また、最初にがんが発症した場所は「原発巣(げんぱつそう)」といい、その場所とは別の場所で同じタイプのがんが見つかった場合や、転移したがんが見つかった場合も再発と呼ばれます。そのため、「再発という大きなカテゴリーの中に、転移という小さなカテゴリーがある」と認識してください。

再発は大きくわけて以下の3タイプに分類されます。

  1. 局所再発……原発巣と同じ場所もしくはすぐ近くの場所での再発
  2. 領域再発……原発巣の近くのリンパ節もしくは組織でがんが成長して再発
  3. 遠隔(全身)再発……原発巣とは離れた臓器、器官での再発

次に、「転移」とは、「発症したがんが、原発巣とは別の臓器や器官に広がっていること」を指します。

転移といっても、「がんが別の場所に移動した」というわけではなく、原発巣はそのままの場所で残っています(もしくは治療により小さくなった状態でそこにあります)。その意味では、転移というよりも、「拡大」や「悪化」といった言葉の方がイメージしやすいかもしれません。

転移の種類としては、血管を経由して血の流れが豊富な場所に転移する「血行性転移」、リンパ液の集まるリンパ節への転移である「リンパ行性転移」のふたつが代表的です。これらとは違い、周囲の器官に直接広がってゆくことを、特に「浸潤(しんじゅん)」と呼び、転移とは区別します。他に、がんのできた臓器から細胞がはがれおち、近くの胸腔や腹腔に広がる現象は「播種(はしゅ)」と呼ばれます。

がんの再発はどれくらい起こるのか?

がんの再発率は臓器やステージによって違いがあるため、一概にどれくらいと断言することはできません。ただ、がん治療では、治療後5年間再発しなければ治癒とみなす考えが一般的なため、「5年生存率」が再発率のひとつの指標として用いられています。

たとえば、以下は大腸(結腸・直腸)のステージ別生存率です。

1年生存率2年生存率3年生存率4年生存率5年生存率
ステージⅠ100%100%99.3%99.1%98.9%
ステージⅡ98.9%96.9%94.0%92.9%91.6%
ステージⅢ97.4%93.6%89.8%86.6%84.3%
ステージⅣ69.9%46.4%32.5%23.9%19.6%
※「全がん協生存率」のデータを元に作成

原発巣であるがんのステージが低ければ低いほど、生存率は高くなる(=再発しにくい)傾向にあります。

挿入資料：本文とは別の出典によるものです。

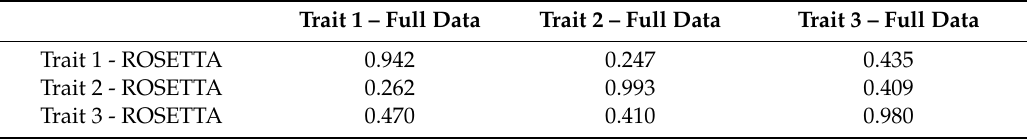
Table 2. Study 1: Observed Correlations between ROSETTA and Full Data.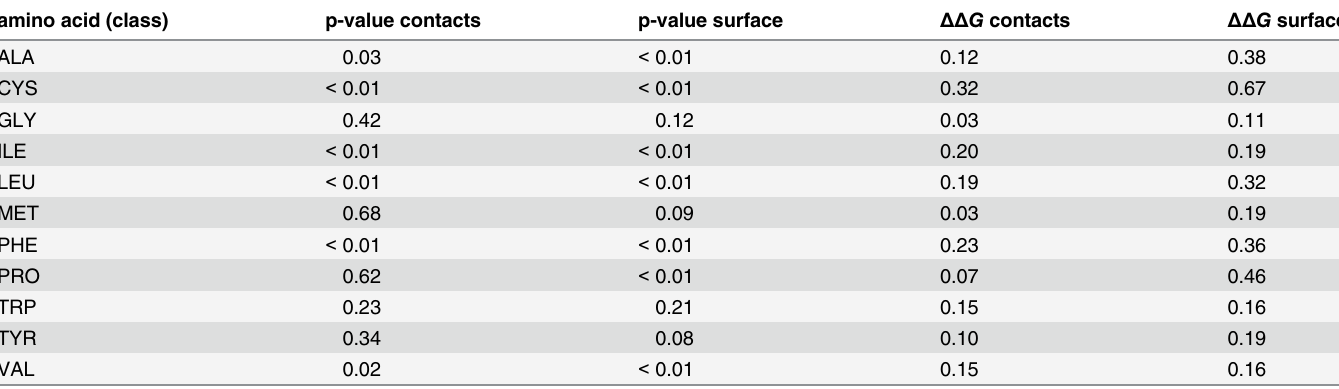
Table 4. Significance of hydrophobic temperature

ただ、がんは種類によって生存率が大きく異なります。たとえば、以下は肝臓がんのステージ別生存率です。

1年生存率2年生存率3年生存率4年生存率5年生存率
ステージⅠ93.8%86.4%76.3%67.0%58.9%
ステージⅡ88.7%74.2%59.5%48.5%39.7%
ステージⅢ52.0%35.6%25.2%19.8%15.2%
ステージⅣ21.9%9.5%6.1%4.0%3.3%
※「全がん協生存率」のデータを元に作成

ステージⅠの5年生存率で比較した場合、

  • 大腸がん……98.9%
  • 肝臓がん……58.9%

と、その差は歴然です。 もちろん、これらはあくまで一例であり、治療から5年後以降に再発することも、もちろんあります。そのため、「5年生存率はあくまで再発率を予測するためにひとつの指標にすぎない」ということは覚えておきましょう。

がん保険では、再発にはどのように備えるか?

がんが再発すると、さらなる治療費が必要になるため、経済的にも大きな負担があります。がん保険で、がんと診断された場合に受け取れる診断給付金を、再発時にも受け取ることができればこの負担を保障できるでしょう。

診断給付金が、2度目以降の診断時にも受け取ることができるかどうかは、商品によって異なります。再発のリスクを重く見る場合は、複数回給付が受けられるがん保険を選ぶべきといえますが、給付金が初回のみのものに比べると保険料は高くなります。

また、複数回給付が受けられる場合でも、ほとんどのがん保険では、前回の診断を受け取ってから2年以上経過していることなどといった給付の条件を設けています。すると、せっかく保険に入っていても2年以内の再発には対応できないことになりますので、初回の診断を、再発も視野に入れた十分な額に設定しておくなどの計画性が必要です。